ZIELE:
1 - Tippe aus dem Text zum Schutzstatus S die Stelle zwischen "Von schärferen Regeln" und "geltendem Recht ausgeschlossen." ab, beide jeweils einschließlich.
2 - Warum muss es laut Bundesrat möglich sein, ein Schutzgesuch mehr als einmal einzureichen? Beantworte das anhand des Textes zum Schutzstatus S in ein bis drei Sätzen.

AUSGEWÄHLTER TEXT:
^^^^
Von schärferen Regeln aber will der Bundesrat um Asylminister Beat Jans (59) nichts wissen. Er teile zwar das Anliegen, Missbräuche konsequent zu bekämpfen. Für ihn aber genügen die geltenden Gesetze. So erlösche zum Beispiel der vorübergehende Schutz schon heute, wenn sich Schutzbedürftige wiederholt oder länger als 15 Tage in ihrem Heimat- oder Herkunftsstaat aufgehalten haben. Auch sei der mehrmalige Bezug von Rückkehrhilfe bereits nach geltendem Recht ausgeschlossen.

Habe sich eine Person den vorübergehenden Schutz durch falsche Angaben erschlichen, werde dieser schon heute widerrufen, versichert der Bundesrat ausserdem. Auch erhalte schon heute niemand den Status S, wenn er einen solchen schon in einem anderen Staat erhalten habe und dorthin zurückkehren kann.

Allerdings: Um den Schutzstatus S rasch und effizient gewähren zu können und so das Asylsystem zu entlasten, werde auf eine individuelle Prüfung der Asylgründe verzichtet. Gleichzeitig müsse es möglich sein, ein Schutzgesuch mehr als einmal einzureichen. «So könnte jemand etwa in seine Heimat zurückkehren und dann nach einer erneuten russischen Offensive doch wieder fliehen müssen», erklärt der Bundesrat. «Dies zu verunmöglichen, würde dem Grundgedanken des Schutzstatus S zuwiderlaufen.»

Schutzstatus S bleibt umstritten

Allerdings ist der für rund 65'000 Personen geltende Schutzstatus S auch im Bundesrat selber nicht unumstritten. Infrage gestellt hatte ihn etwa SVP-Bundesrat Albert Rösti (56), der beantragt hatte, «von einem pauschalen zu einem differenzierten Ansatz zu wechseln», wie Blick berichtete. Für Personen aus Gebieten, die «von der Kriegsfront weit entfernt» liegen, sollte der Status S mit einer angemessenen Frist auslaufen. In der Regierung lief Rösti mit diesem Antrag allerdings auf.
^^^^
BEREITGESTELLTE EINTRÄGE:
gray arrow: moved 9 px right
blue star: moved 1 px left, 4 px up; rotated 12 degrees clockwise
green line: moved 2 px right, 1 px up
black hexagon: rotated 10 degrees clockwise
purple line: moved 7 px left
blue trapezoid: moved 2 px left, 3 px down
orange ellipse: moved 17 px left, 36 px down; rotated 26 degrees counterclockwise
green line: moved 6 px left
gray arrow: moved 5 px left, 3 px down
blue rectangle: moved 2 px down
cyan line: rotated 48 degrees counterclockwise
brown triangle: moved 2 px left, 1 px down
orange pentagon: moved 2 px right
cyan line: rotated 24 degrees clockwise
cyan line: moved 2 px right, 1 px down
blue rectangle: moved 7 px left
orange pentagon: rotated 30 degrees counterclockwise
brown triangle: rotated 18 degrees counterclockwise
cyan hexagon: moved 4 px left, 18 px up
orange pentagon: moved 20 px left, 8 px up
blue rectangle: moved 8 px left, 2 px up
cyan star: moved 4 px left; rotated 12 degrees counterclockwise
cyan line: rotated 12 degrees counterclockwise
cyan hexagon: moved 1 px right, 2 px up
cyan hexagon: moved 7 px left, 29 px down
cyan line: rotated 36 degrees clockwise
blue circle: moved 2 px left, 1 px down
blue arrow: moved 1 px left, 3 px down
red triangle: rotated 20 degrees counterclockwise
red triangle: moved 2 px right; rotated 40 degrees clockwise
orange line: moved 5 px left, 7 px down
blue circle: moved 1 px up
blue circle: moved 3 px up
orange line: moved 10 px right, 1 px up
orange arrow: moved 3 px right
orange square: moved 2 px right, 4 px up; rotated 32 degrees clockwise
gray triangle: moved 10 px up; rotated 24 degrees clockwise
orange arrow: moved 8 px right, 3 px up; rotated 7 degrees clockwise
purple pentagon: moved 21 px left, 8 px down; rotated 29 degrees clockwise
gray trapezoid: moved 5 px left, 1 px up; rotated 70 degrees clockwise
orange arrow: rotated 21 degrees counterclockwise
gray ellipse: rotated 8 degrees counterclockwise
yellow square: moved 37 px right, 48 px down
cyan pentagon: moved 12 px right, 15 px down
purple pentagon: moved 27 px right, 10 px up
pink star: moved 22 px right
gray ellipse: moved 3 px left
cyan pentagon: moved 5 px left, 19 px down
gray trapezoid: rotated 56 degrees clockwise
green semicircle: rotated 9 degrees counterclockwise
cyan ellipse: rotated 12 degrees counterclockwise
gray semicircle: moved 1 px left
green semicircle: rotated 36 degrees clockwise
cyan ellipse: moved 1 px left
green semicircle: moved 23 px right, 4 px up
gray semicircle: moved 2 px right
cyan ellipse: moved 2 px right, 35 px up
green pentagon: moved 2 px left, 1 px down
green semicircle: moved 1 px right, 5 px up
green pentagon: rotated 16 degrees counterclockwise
^^^^
ERGEBNISSE DER ÜBUNG:
1 -
Von schärferen Regeln aber will der Bundesrat um Asylminister Beat Jans (59) nichts wissen. Er teile zwar das Anliegen, Missbräuche konsequent zu bekämpfen. Für ihn aber genügen die geltenden Gesetze. So erlösche zum Beispiel der vorübergehende Schutz schon heute, wenn sich Schutzbedürftige wiederholt oder länger als 15 Tage in ihrem Heimat- oder Herkunftsstaat aufgehalten haben. Auch sei der mehrmalige Bezug von Rückkehrhilfe bereits nach geltendem Recht ausgeschlossen.

2 - Jemand könnte in seine Heimat zurückkehren und nach einer erneuten russischen Offensive doch wieder fliehen müssen. Dies zu verunmöglichen, würde nach Ansicht des Bundesrats dem Grundgedanken des Schutzstatus S zuwiderlaufen.